Everyone likes a good choropleth map, that is, a map with regions colored according to some variable. But when the variable is a function a population of highly unevenly distributed individuals — such as in maps of the United States — we know we can run into some problems:
Half of the population in the continental United States lives in just 1% of the continental U.S. land area. One-fifth of the population lives in just 0.28% of the land area. 95% of the population lives in just 27% of the land area.
There are at least two problems with veridical (regular geographic) choropleth maps. In a rasterized choropleth map (i.e. it has finite resolution), entire cities can get squashed into a single pixel with the result that information is lost. A substantial proportion of the information that the map is trying to show probably doesn’t even appear if the variation occurs where the people are.
And more familiar, veridical maps can misrepresent the aggregate. Individuals in low-density areas are given more space on the map than individuals with high-density areas, biasing aggregate inferences toward the value of individuals in low-density areas.
Coloring a map by district — like by county or congressional district — runs into the same problem. The smallest 50% of the 433 congressional districts in the continental U.S. occupy just 5% of the land area. Six congressional districts, all in New York City, are smaller than one pixel in a typically sized map! (Where “typically sized” is 650px by 410px.)
When map data falls below the resolution of the map itself one should be very concerned. It’s like tossing out arbitrary data because these data points really aren’t showing up at all. That’s considered academic fraud when the data is shown in the form of a table. I’m not sure why we think it’s okay in map form.
It’s also mostly the urban population that gets squeezed into a small area. This is particularly concerning for politically themed maps since the urban population leans left. All six of those too-small-to-be-seen New York districts are currently represented by Democrats, for instance. Republican-held congressional districts are on average 2.7 times larger than Democrat-held districts despite having equal weight in Congress and so take up disproportionate space in a verdical map. The same is likely true by county too if we were to look at presidential election results.
Considering how much space on a map is taken up by essentially unpopulated land, these maps are also inefficient representations of the data. They give space to meaningless geographies while skipping meaningful ones.
It’s really time we stop using veridical maps to show population data. I get that cartograms are hard to construct and hard to read, but I would rather have no map at all than a map that misrepresents the data it purports to show.
Here’s a table showing land area as a function of population:
|% of Population||% of Land Area|
For computing land area resided in by the population, I used the 72,246 Census tracts in the 2010 census that make up the continental United States, meaning I excluded tracts in Alaska, Hawaii, and the five island territories. For land area I used the ALAND10 value in the Census’s shapefiles. The total population and land area of the tracts used were 306,675,006 and 7,653,005 km^2, respectively.
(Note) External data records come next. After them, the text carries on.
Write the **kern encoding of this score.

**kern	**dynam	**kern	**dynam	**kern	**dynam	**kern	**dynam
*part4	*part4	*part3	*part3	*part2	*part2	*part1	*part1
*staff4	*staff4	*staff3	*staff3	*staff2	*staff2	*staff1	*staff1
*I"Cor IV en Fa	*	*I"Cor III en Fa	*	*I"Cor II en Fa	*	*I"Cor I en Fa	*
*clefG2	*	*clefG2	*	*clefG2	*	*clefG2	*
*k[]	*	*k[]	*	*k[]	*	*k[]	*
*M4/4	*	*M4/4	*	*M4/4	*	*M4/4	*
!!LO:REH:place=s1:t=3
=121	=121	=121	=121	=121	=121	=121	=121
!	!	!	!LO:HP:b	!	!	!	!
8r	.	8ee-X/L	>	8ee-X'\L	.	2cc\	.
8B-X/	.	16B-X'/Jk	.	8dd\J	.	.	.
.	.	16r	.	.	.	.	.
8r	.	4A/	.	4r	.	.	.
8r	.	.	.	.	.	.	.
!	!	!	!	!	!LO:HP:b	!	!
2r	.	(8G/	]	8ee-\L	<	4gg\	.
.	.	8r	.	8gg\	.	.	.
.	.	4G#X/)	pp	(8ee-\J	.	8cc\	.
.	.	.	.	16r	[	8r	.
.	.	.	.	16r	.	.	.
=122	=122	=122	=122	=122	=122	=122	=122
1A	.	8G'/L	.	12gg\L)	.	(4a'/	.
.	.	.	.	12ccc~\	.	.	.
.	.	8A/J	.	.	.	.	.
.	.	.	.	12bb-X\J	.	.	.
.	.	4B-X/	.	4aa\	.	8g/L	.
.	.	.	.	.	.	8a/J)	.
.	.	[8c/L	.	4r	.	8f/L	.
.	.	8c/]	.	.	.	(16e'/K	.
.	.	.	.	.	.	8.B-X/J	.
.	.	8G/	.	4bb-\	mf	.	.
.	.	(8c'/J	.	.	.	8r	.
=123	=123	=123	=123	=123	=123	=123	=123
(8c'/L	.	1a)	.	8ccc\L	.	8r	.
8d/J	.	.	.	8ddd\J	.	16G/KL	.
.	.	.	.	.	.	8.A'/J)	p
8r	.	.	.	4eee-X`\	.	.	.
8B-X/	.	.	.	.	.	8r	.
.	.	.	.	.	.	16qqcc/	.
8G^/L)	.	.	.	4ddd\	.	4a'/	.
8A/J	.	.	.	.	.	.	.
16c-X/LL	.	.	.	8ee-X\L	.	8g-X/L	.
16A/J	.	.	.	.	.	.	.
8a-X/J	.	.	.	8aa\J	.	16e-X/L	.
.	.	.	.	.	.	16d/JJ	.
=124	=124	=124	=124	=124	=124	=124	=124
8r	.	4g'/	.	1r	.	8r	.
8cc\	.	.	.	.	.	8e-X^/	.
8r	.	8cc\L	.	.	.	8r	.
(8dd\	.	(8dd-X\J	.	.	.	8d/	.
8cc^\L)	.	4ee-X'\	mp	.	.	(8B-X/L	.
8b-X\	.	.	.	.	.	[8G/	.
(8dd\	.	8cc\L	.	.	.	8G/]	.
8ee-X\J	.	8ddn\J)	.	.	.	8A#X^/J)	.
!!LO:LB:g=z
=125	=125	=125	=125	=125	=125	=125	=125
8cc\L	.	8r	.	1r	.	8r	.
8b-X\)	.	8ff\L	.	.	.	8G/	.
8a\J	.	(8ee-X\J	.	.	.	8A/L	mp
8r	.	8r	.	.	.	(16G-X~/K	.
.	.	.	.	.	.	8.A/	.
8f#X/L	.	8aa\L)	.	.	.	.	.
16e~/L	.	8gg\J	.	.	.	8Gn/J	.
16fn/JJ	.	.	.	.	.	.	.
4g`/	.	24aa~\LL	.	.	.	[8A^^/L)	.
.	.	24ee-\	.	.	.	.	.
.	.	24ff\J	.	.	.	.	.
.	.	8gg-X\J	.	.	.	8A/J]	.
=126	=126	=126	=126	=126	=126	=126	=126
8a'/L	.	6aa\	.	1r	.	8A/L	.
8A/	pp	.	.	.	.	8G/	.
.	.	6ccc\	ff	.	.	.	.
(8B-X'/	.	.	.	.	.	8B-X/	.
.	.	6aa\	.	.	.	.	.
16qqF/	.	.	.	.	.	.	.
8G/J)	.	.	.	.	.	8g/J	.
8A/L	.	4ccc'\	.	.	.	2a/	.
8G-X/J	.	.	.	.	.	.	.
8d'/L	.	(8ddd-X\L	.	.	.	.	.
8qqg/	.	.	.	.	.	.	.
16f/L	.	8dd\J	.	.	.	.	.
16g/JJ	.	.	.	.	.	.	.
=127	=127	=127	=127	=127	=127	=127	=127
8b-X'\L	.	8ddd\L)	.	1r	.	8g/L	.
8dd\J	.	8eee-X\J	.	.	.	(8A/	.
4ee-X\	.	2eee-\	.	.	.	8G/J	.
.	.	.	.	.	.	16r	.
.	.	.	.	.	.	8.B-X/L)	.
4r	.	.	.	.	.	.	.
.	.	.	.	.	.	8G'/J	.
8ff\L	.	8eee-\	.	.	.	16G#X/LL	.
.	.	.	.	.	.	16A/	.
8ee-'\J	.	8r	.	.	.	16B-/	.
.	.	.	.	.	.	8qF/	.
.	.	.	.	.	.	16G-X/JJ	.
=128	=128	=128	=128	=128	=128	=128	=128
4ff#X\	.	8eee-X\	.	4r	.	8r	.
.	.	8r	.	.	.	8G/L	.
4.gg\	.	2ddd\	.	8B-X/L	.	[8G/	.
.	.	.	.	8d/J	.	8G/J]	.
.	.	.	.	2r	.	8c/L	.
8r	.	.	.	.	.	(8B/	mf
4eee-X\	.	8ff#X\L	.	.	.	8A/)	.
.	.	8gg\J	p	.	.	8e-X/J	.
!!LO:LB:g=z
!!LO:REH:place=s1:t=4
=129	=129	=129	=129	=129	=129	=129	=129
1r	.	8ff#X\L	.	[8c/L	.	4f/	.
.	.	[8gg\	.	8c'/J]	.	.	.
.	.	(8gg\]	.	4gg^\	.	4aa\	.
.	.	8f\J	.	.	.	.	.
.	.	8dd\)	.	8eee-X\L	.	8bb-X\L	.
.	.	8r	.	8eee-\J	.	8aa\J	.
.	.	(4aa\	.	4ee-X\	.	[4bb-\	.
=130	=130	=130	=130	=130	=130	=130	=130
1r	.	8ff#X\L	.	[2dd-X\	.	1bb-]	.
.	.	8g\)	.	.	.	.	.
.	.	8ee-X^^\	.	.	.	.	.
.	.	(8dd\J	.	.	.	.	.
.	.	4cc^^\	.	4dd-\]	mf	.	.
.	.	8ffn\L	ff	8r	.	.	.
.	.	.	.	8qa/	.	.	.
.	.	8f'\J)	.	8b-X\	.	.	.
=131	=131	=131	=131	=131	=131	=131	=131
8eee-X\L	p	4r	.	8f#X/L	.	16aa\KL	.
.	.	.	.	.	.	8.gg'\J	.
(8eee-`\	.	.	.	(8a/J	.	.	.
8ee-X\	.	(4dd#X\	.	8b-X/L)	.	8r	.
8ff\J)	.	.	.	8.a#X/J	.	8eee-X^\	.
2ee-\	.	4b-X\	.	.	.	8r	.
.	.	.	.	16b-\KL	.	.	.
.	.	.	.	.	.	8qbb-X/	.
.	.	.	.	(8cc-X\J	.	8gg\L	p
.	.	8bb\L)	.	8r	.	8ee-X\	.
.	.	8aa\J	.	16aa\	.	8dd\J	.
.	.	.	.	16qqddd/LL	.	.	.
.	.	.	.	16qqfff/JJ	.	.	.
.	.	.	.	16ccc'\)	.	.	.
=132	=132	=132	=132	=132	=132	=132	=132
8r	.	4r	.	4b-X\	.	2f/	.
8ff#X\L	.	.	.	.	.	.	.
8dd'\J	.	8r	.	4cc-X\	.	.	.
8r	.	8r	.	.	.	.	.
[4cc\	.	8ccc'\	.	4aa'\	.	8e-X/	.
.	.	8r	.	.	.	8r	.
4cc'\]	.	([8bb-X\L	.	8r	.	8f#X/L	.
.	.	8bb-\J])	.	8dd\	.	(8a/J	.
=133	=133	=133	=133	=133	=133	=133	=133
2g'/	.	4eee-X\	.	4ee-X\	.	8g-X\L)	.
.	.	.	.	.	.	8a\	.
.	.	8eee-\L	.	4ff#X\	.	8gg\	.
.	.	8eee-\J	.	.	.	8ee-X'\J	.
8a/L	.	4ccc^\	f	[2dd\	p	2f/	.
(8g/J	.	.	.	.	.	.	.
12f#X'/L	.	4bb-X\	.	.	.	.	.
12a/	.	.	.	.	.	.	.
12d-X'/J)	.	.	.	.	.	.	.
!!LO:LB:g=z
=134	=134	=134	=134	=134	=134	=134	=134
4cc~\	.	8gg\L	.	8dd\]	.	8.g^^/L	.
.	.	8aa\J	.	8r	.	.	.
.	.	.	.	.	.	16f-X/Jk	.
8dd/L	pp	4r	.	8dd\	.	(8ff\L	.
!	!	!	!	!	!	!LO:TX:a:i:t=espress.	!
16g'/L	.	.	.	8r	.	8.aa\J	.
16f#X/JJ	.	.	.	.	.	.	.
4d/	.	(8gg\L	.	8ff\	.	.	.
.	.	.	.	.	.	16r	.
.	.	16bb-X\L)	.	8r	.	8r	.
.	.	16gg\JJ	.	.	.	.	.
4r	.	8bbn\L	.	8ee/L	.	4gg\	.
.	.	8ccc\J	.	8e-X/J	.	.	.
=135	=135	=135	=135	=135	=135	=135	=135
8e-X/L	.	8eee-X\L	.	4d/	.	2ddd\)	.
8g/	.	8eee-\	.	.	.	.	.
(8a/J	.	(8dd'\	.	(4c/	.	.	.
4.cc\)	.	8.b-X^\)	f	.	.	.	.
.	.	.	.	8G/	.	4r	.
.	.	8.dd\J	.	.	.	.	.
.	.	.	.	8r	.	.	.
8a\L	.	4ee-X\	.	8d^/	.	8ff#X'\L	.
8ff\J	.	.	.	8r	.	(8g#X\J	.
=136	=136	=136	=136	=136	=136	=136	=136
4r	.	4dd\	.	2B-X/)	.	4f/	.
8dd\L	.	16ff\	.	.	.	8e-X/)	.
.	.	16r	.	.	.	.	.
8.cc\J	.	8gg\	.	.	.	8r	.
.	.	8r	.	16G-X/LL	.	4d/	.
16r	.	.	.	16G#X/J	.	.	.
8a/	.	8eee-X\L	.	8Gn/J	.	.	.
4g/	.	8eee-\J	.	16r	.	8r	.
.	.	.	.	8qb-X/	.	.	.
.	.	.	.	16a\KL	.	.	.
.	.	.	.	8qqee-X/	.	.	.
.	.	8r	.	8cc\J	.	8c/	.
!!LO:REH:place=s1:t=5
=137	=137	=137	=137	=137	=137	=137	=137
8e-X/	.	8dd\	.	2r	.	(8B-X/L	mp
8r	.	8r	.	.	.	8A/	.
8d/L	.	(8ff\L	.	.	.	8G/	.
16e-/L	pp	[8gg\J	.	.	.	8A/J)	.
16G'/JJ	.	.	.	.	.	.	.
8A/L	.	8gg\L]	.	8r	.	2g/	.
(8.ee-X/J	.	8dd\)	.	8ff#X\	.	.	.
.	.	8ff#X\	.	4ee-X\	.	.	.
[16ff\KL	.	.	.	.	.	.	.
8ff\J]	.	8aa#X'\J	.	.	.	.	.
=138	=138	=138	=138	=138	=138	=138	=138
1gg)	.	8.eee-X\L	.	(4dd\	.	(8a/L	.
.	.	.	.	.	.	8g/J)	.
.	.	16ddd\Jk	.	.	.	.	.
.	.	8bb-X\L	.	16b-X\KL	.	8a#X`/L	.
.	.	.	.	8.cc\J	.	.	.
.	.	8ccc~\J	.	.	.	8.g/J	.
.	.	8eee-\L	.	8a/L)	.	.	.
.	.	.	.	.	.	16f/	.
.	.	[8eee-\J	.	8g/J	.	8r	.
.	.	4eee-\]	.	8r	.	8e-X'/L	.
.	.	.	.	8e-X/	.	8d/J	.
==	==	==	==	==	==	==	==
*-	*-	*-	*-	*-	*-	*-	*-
For congressional districts, I used the 433 districts in the continental U.S. (that’s the states minus Alaska and Hawaii and including the DC district). Their “land area” is their 2D area after being projected into EPSG:2163, which is an equal-area projection, using this Census GIS data. The total “land area” computed this way came out to 8,064,815 km^2, the difference being areas of water. For which party holds the district, I filled in the two currently vacant districts (AL-01 & FL-13) with the party of their most recent congressman.
Thanks to Matt Moehr, Lisa Wolfisch, and Pat Grady for some tips on identifying census tracts via Twitter.
Updates: Keith Ivey pointed out that I included Hawaii in the definition of continental U.S. the first time around. Fortunately it’s land area is small enough that it only barely affected the numbers. Instead of 74,003 tracts and 435 congressional districts there are 72,246 and 433; 60% of the population lives in 1.71% and not 1.70% of the land area. Other numbers are unchanged.
I also changed the projection used to compute the land area of congressional districts from “web Mercator” to an equal-area projection, but the numbers (e.g. 50% cover 5% of land) didn’t change. While I was there, I also changed how the Republican/Democrat distortion was measured. I originally wrote “Republican-held congressional districts cover 3.2 times more land area than Democrat-held districts despite Republicans only having 1.2 times as many seats in Congress” but I think the way it’s phrased now is clearer.